Other Miscellaneous Changes

Deferred Updates

Two types of update are now done using the “DeferredUpdate” module – which simply means that some data describing the update to be done later is appended to a text log file, and something else will come along later and actually do the update. The updates in question are TRM lookup count and artist alias usage count.

Clearly this means that the main request now goes significantly faster. There are two caveats to this however.

  • the process to subsequently apply the updates in the log file isn’t yet written
  • the other day we managed to lose most of the log file (we’re not sure why this happened exactly) – so that’s about two weeks worth of TRM lookup counts / artist alias usage counts lost. Well, it’s only usage data.

Other changes

$artist->LoadByName has had a simple but effective speed-up added. The old behaviour was just to do a case-insensitive search straight away, but that doesn’t use an index; so now we try a case-sensitive search on some obvious variations (e.g. all lower case, all upper case, Title Case etc) – which does use the index – before resorting to a full table scan.

RDFDump.pl used to be /really/ verbose. It’s now only that verbose if standard input is a terminal.

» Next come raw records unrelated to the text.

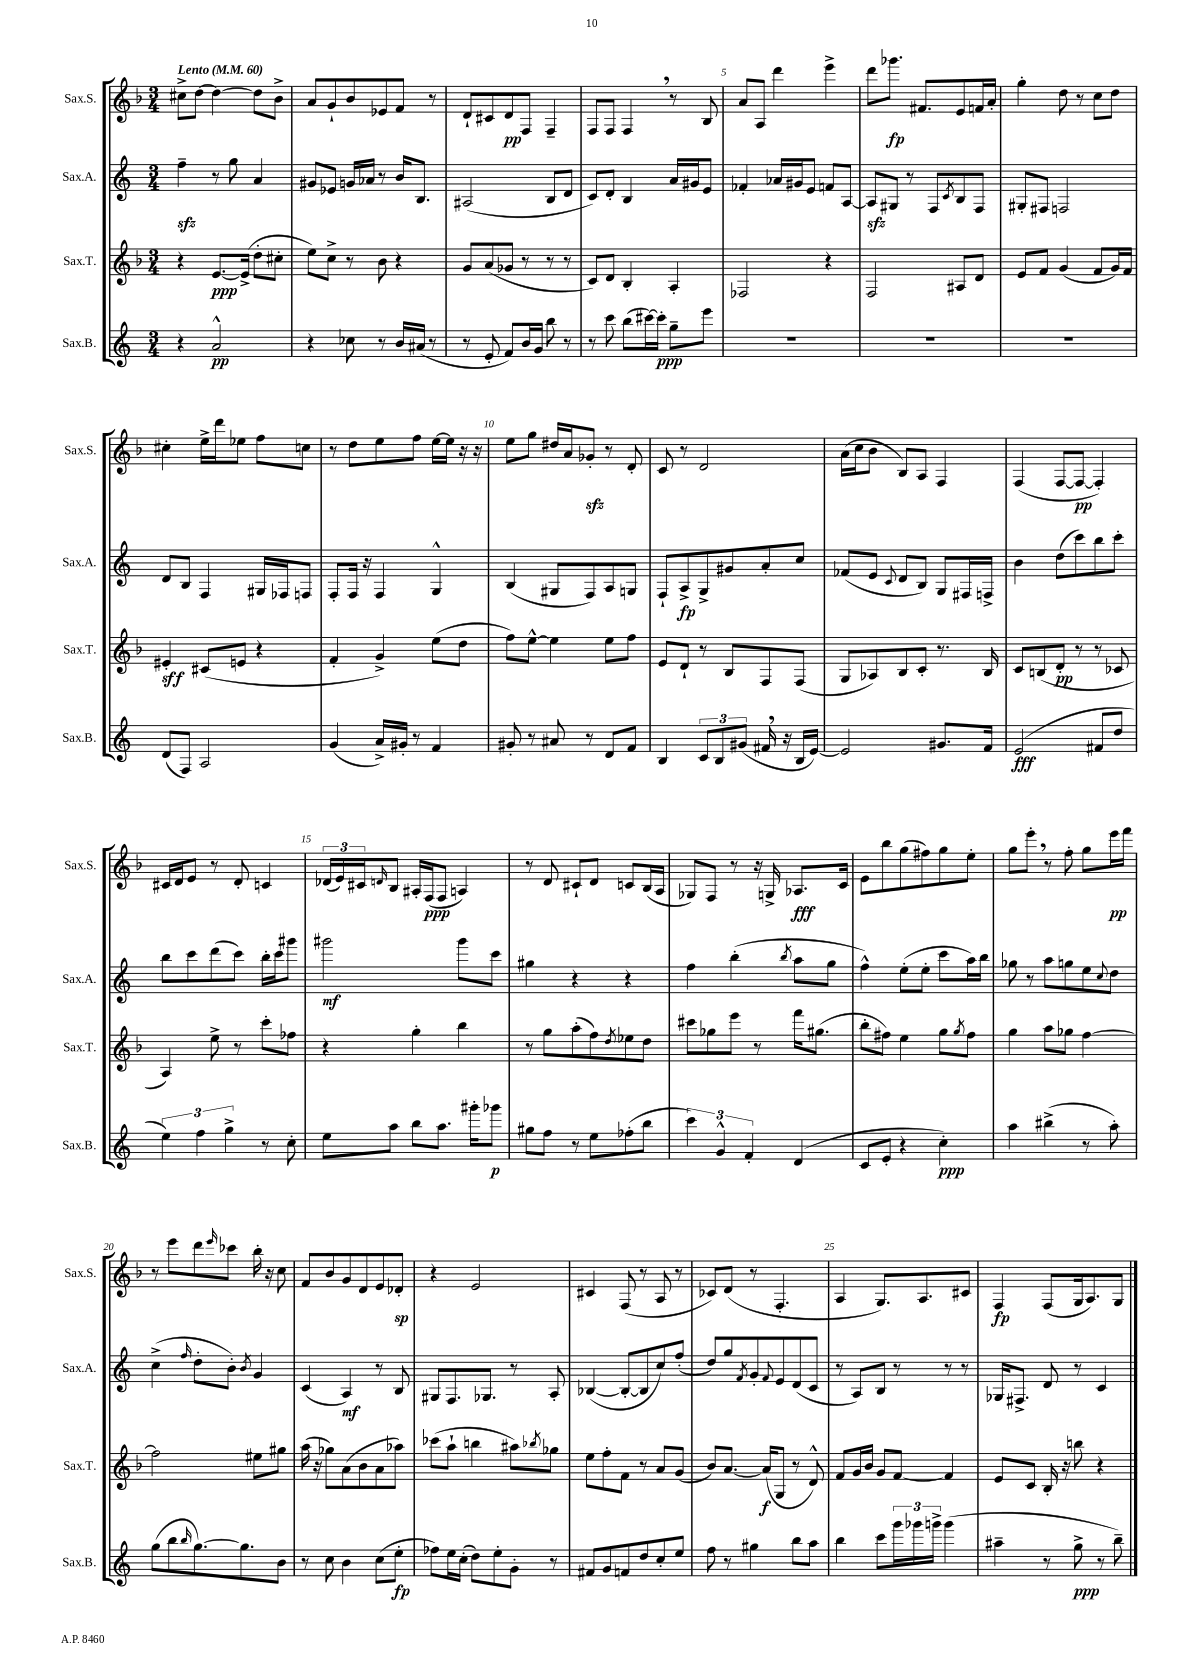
<<
\new StaffGroup <<
\new Staff = "s0" \with { instrumentName = "Sax.S." shortInstrumentName = "Sax.S." } {
    \clef treble \key f \major \numericTimeSignature \time 3/4 \tempo "Lento" 4 = 60
    cis''8-> d''8~ d''4~ d''8 bes'8-> |
    a'8 g'8-! bes'8 ees'8 f'8 r8 |
    d'8-! cis'8 d'8\pp f8 f4-- |
    f8 f8 f4 \breathe r8 bes8 |
    a'8 a8 d'''4 e'''4-> |
    d'''8 ges'''8.\fp fis'8. e'8 f'16 a'16-. |
    g''4-. d''8 r8 c''8 d''8 |
    cis''4-. e''16-> d'''16 ees''8 f''8 c''8 |
    r8 d''8 e''8 f''8 e''16~ e''16 r16 r16 |
    e''8 g''8 dis''16 a'16 ges'8-.\sfz r8 d'8-. |
    c'8 r8 d'2 |
    a'16( c''16 bes'8 bes8) a8 f4 |
    f4( f8~ f8~\pp f4-.) |
    cis'16 d'16 e'8 r8 d'8-. c'4 |
    \tuplet 3/2 { des'16( e'16) cis'16 } \grace { d'16 } bes8 ais16-. f16\ppp( f8 a4) |
    r8 d'8 cis'8-! d'8 c'8 bes16( a16 |
    ges8) f8 r8 r16 g16-> aes8.\fff c'16 |
    e'8 bes''8 g''8( fis''8) g''8 e''8-. |
    g''8 e'''8-. \breathe r8 f''8-. g''8 e'''16\pp f'''16 |
    r8 e'''8 d'''8 \grace { e'''16 } ces'''8 bes''16-. r16 c''8 |
    f'8 bes'8 g'8 d'8 e'8 des'8-.\sp |
    r4 e'2 |
    cis'4 f8( r8 a8 r8 |
    ces'8) d'8( r8 f4.-. |
    a4 g8.) a8. cis'8 |
    f4\fp f8( g16 a8.) g8 \bar "|." |
}
\new Staff = "s1" \with { instrumentName = "Sax.A." shortInstrumentName = "Sax.A." } {
    \clef treble \key c \major \numericTimeSignature \time 3/4
    f''4--\sfz r8 g''8 a'4 |
    gis'8 ees'8 g'16 aes'16 r8 b'16 b8. |
    ais2( b8 d'8 |
    c'8) d'8-. b4 a'16 gis'16 e'8 |
    fes'4-. aes'16 gis'16 e'8 f'8 a8~ |
    a8\sfz gis8 r8 f8 \acciaccatura { c'8 } b8 f8 |
    gis8-. fis8 f2 |
    d'8 b8 f4 gis16 fes16 f8 |
    f8-. f16 r16 f4 g4-^ |
    b4( gis8 f8) a8 g8 |
    f8-! a8->\fp g8-> gis'8 a'8-. c''8 |
    fes'8( e'8 \appoggiatura { c'8 } d'8 b8) g8 fis16 f16-> |
    b'4 d''8( c'''8) b''8 c'''8-. |
    b''8 c'''8 d'''8( c'''8) b''16-. c'''16 gis'''8 |
    gis'''2\mf gis'''8 c'''8 |
    gis''4 r4 r4 |
    f''4 b''4-.( \acciaccatura { b''8 } a''8 g''8 |
    f''4-^) e''8-.( e''8-. c'''8 a''16) b''16 |
    ges''8 r8 a''8 g''8 e''8 \appoggiatura { c''8 } d''8 |
    c''4->( \grace { f''16 } d''8-. b'8-.) \acciaccatura { b'8 } g'4 |
    c'4( a4\mf) r8 b8 |
    gis8 f8. ges8. r8 a8-. |
    bes4~( bes8~-. bes8 c''8) f''8-.( |
    d''8) g''8 \acciaccatura { f'8 } g'8-. \appoggiatura { f'8 } e'8 d'8( c'8 |
    r8 a8) b8 r8 r8 r8 |
    ges16 fis8.-> d'8 r8 c'4 \bar "|." |
}
\new Staff = "s2" \with { instrumentName = "Sax.T." shortInstrumentName = "Sax.T." } {
    \clef treble \key f \major \numericTimeSignature \time 3/4
    r4 e'8.~\ppp e'16->( d''8-. cis''8-. |
    e''8) c''8-> r8 bes'8 r4 |
    g'8 a'8( ges'8 r8 r8 r8 |
    c'8) d'8 bes4-. a4-. |
    fes2 r4 |
    f2 ais8 d'8 |
    e'8 f'8 g'4( f'8 g'16) f'16 |
    eis'4-.\sff cis'8( e'8 r4 |
    f'4-. g'4->) e''8( d''8 |
    f''8) e''8~-^ e''4 e''8 f''8 |
    e'8 d'8-! r8 bes8 f8 f8( |
    g8 aes8) bes8 c'8-. r8. bes16 |
    c'8 b8( d'8-.\pp r8 r8 ces'8 |
    a4) e''8-> r8 c'''8-. fes''8 |
    r4 g''4-. bes''4 |
    r8 g''8 a''8-.( f''8) \acciaccatura { d''8 } ees''8 d''8 |
    cis'''8 ges''8 e'''8 r8 f'''16 gis''8.( |
    bes''8-. fis''8) e''4 g''8 \acciaccatura { g''8 } fis''8 |
    g''4 a''8 ges''8 f''4~ |
    f''2 eis''8 gis''8 |
    a''16( r16 ges''8) a'8( bes'8 a'8 aes''8) |
    ces'''8( a''8-! b''4 ais''8) \acciaccatura { bes''8 } ges''8 |
    e''8 f''8-. f'8 r8 a'8 g'8( |
    bes'8) a'8.~ a'16\f( g8 r8 d'8-^) |
    f'8 g'16 bes'16 g'8 f'8~ f'4 |
    e'8 c'8 bes16-. r16 b''8 r4 \bar "|." |
}
\new Staff = "s3" \with { instrumentName = "Sax.B." shortInstrumentName = "Sax.B." } {
    \clef treble \key c \major \numericTimeSignature \time 3/4
    r4 a'2-^\pp |
    r4 ces''8 r8 b'16 ais'16( r8 |
    r8 e'8-. f'8) b'16 g'16 b''8 r8 |
    r8 c'''8 b''8( cis'''16~) cis'''16-.\ppp g''8-- e'''8 |
    R2. |
    R2. |
    R2. |
    d'8( f8) a2 |
    g'4( a'16->) gis'16-. r8 f'4 |
    gis'8-. r8 ais'8 r8 d'8 f'8 |
    b4 \tuplet 3/2 { c'8 b8 gis'8( } fis'16 \breathe r16 b16 e'16~) |
    e'2 gis'8. f'16 |
    e'2\fff( fis'8 d''8 |
    \tuplet 3/2 { e''4) f''4 g''4-> } r8 c''8-. |
    e''8 a''8 b''8 a''8. gis'''16-. ges'''8\p |
    gis''8 f''8 r8 e''8 fes''8-.( b''8 |
    \tuplet 3/2 { c'''4) g'4-^ f'4-. } d'4( |
    c'8 e'8-. r4 c''4-.\ppp) |
    a''4 bis''4->( r8 a''8-.) |
    g''8( b''8 \grace { b''16 } g''8.~) g''8. b'8 |
    r8 c''8 b'4 c''8( e''8-.\fp |
    fes''8) e''16 c''16-.( d''8) e''8-. g'8-. r8 |
    fis'8 g'8 f'8 d''8 c''8-. e''8 |
    f''8 r8 gis''4 b''8 a''8 |
    b''4 c'''8 \tuplet 3/2 { g'''16 ges'''16 g'''16-> } g'''4( |
    ais''4-- r8 g''8->\ppp r8 b''8--) \bar "|." |
}
>>
>>
\layout { \context { \Score \override BarNumber.break-visibility = ##(#f #t #t) barNumberVisibility = #(every-nth-bar-number-visible 5) } }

Moves have been made towards using separate HTTP vhosts for web pages / RDF requests.

Removed pointless and slow code when inserting “add album” moderations.

Added a little mod_perl magic to write the moderator name into the Apache access logs, and the RDF query name too (for mq_2_1.pl).

Fixed support for running an HTTP proxy in front of the mod_perl server.

MISCELLANY

All references to lyrics/synctext support has been removed.